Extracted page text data
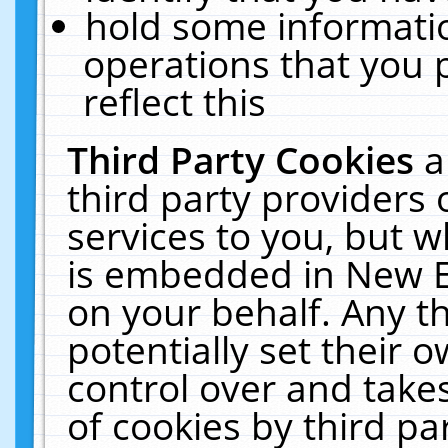
hold some informati
operations that you 
reflect this
Third Party Cookies
a
third party providers
services to you, but w
is embedded in New E
on your behalf. Any th
potentially set their
control over and takes
of cookies by third pa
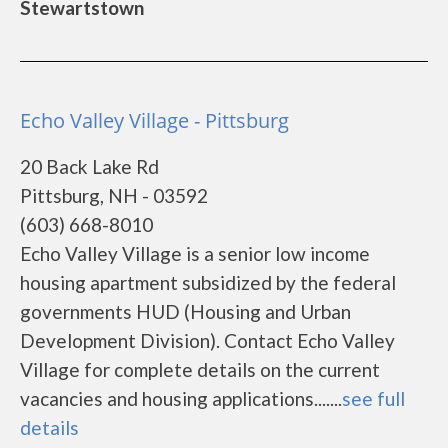
Stewartstown
Echo Valley Village - Pittsburg
20 Back Lake Rd
Pittsburg, NH - 03592
(603) 668-8010
Echo Valley Village is a senior low income
housing apartment subsidized by the federal
governments HUD (Housing and Urban
Development Division). Contact Echo Valley
Village for complete details on the current
vacancies and housing applications.......
see full
details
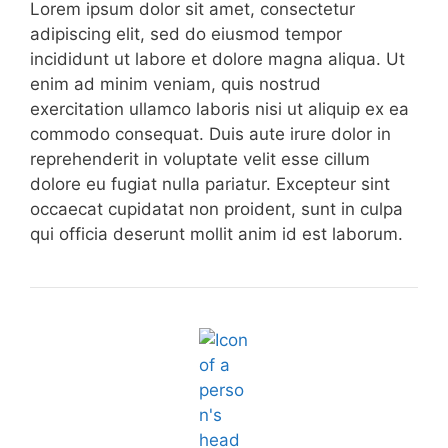
Lorem ipsum dolor sit amet, consectetur
adipiscing elit, sed do eiusmod tempor
incididunt ut labore et dolore magna aliqua. Ut
enim ad minim veniam, quis nostrud
exercitation ullamco laboris nisi ut aliquip ex ea
commodo consequat. Duis aute irure dolor in
reprehenderit in voluptate velit esse cillum
dolore eu fugiat nulla pariatur. Excepteur sint
occaecat cupidatat non proident, sunt in culpa
qui officia deserunt mollit anim id est laborum.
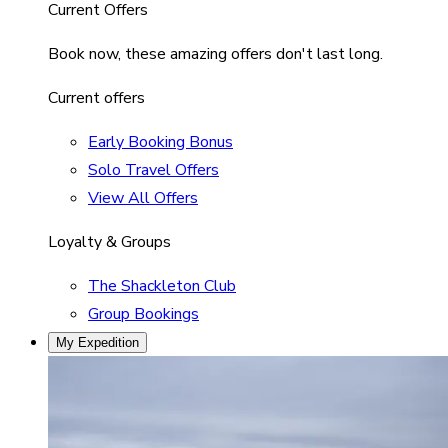
Current Offers
Book now, these amazing offers don't last long.
Current offers
Early Booking Bonus
Solo Travel Offers
View All Offers
Loyalty & Groups
The Shackleton Club
Group Bookings
My Expedition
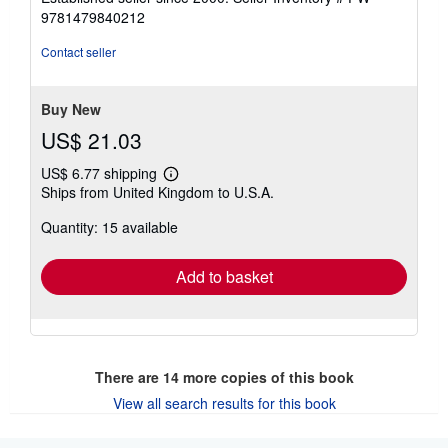
out
9781479840212
of
5
Contact seller
stars
Buy New
US$ 21.03
US$ 6.77 shipping
Learn
Ships from United Kingdom to U.S.A.
more
about
Quantity: 15 available
shipping
rates
Add to basket
There are
14
more copies of this book
View all search results for this book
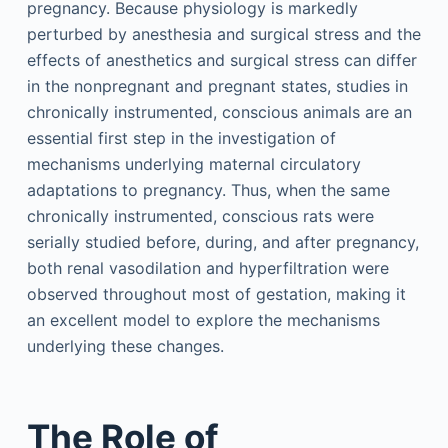
pregnancy. Because physiology is markedly
perturbed by anesthesia and surgical stress and the
effects of anesthetics and surgical stress can differ
in the nonpregnant and pregnant states, studies in
chronically instrumented, conscious animals are an
essential first step in the investigation of
mechanisms underlying maternal circulatory
adaptations to pregnancy. Thus, when the same
chronically instrumented, conscious rats were
serially studied before, during, and after pregnancy,
both renal vasodilation and hyperfiltration were
observed throughout most of gestation, making it
an excellent model to explore the mechanisms
underlying these changes.
The Role of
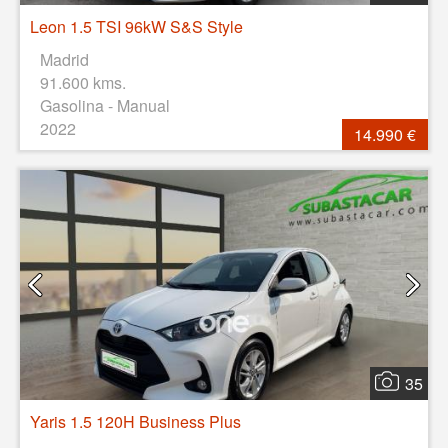
Leon 1.5 TSI 96kW S&S Style
Madrid
91.600 kms.
Gasolina - Manual
2022
14.990 €
35
Yaris 1.5 120H Business Plus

* [JOB] Go back to the line containing "an excellent model to explore the mechanisms" and output it and every line after it through the end of the records, exactly, but not the pictures.

* [EXERCISE RESPONSE]
an excellent model to explore the mechanisms
underlying these changes.
The Role of
Leon 1.5 TSI 96kW S&S Style
Madrid
91.600 kms.
Gasolina - Manual
2022
14.990 €
35
Yaris 1.5 120H Business Plus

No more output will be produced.